IVF is an expensive procedure, with one cycle costing up to £5,000 on average in the UK, not including the cost of additional medicines, consultations and tests. In the US, the average cost of one cycle is $12,000-$14,000, but depending on the patients’ needs, sometimes $30,000 or more. And women under 35 on average have just a 55% chance of conceiving on their first IVF cycle, a rate that falls drastically with just a few years of age. The expensive, repeated, and emotionally charged nature of IVF has made the procedure a cash cow for the industry.
But have lower-cost, less invasive interventions been ignored in the meantime?
Tess Cosad thinks so. Tess is the Founder of Béa Fertility, a start-up pioneering a modern take on an old clinical treatment. Intracervical insemination (ICI) is a procedure that places and holds semen directly against the cervix for up to one hour, increasing the chance of pregnancy. Béa has designed a medical device that performs ICI, allowing women to try to conceive at home without intercourse or hormone therapy.

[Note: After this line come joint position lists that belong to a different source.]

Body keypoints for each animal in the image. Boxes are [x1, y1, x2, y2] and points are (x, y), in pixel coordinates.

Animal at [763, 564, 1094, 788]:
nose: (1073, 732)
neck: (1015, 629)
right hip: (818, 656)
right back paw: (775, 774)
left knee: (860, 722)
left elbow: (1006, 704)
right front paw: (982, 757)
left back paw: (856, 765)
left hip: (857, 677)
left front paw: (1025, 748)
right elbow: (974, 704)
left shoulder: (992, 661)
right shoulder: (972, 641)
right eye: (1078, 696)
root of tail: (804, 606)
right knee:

Béa’s treatment kit comes with the ‘hardware,’ and guides to understanding menstrual cycles, semen sample health, and free coaching support. Three cycles of ICI from Béa are £599, making it significantly cheaper than IUI (intrauterine insemination, a similar procedure done in-clinic), which can range from £700-£1,600 for a single cycle and usually requires hormones. Béa’s kit can be used with a partner’s sperm or donor sperm alike. Béa’s first customers entered a clinical trial to test the device, which yielded an impressive 39.28% success rate over three cycles (IUI is generally 10-15% effective per cycle under the age of 35).
The Béa Fertility Kit
Tess started Béa after seeing countless friends struggle with fertility and feeling like the options available to them were inadequate. She met an embryologist, and together they embarked on a two-year, product-development journey involving over 90 design concepts and 20 speculum exams, with Tess testing the applicator on herself.
In 2021, Tess raised a pre-seed funding round, followed by a seed round in 2022 from a combination of angel investors and VCs. In her words, “Béa is a once in a lifetime thing,” and she found investors enthusiastic to tap into the $50 billion fertility market. Some of Béa’s angel investors have even gone through IVF themselves.
Currently, Béa is a team of six, each looking after their own department, including operations, marketing, and finance. In the future, Tess envisions expansion to the US and additional fertility products relating to hormone management, nutrition, lifestyle, and more. Béa is currently focusing on a direct-to-consumer approach in the UK, but ultimately wants to pass their tech and expertise onto providers, who can in turn reach patients at scale. Tess imagines Béa as a form of “primary care” in fertility, available to patients the moment they decide they want to conceive.
The most exciting thing for team Béa right now? Just a few weeks ago, Isabella was the first ‘Béaby’ born as a result of the Béa Treatment. According to Tess, “playing a small part in helping bring Isabella into this world is truly my proudest achievement – she is what we have been working towards these past years, and to see her arrive has made this journey so worth it.”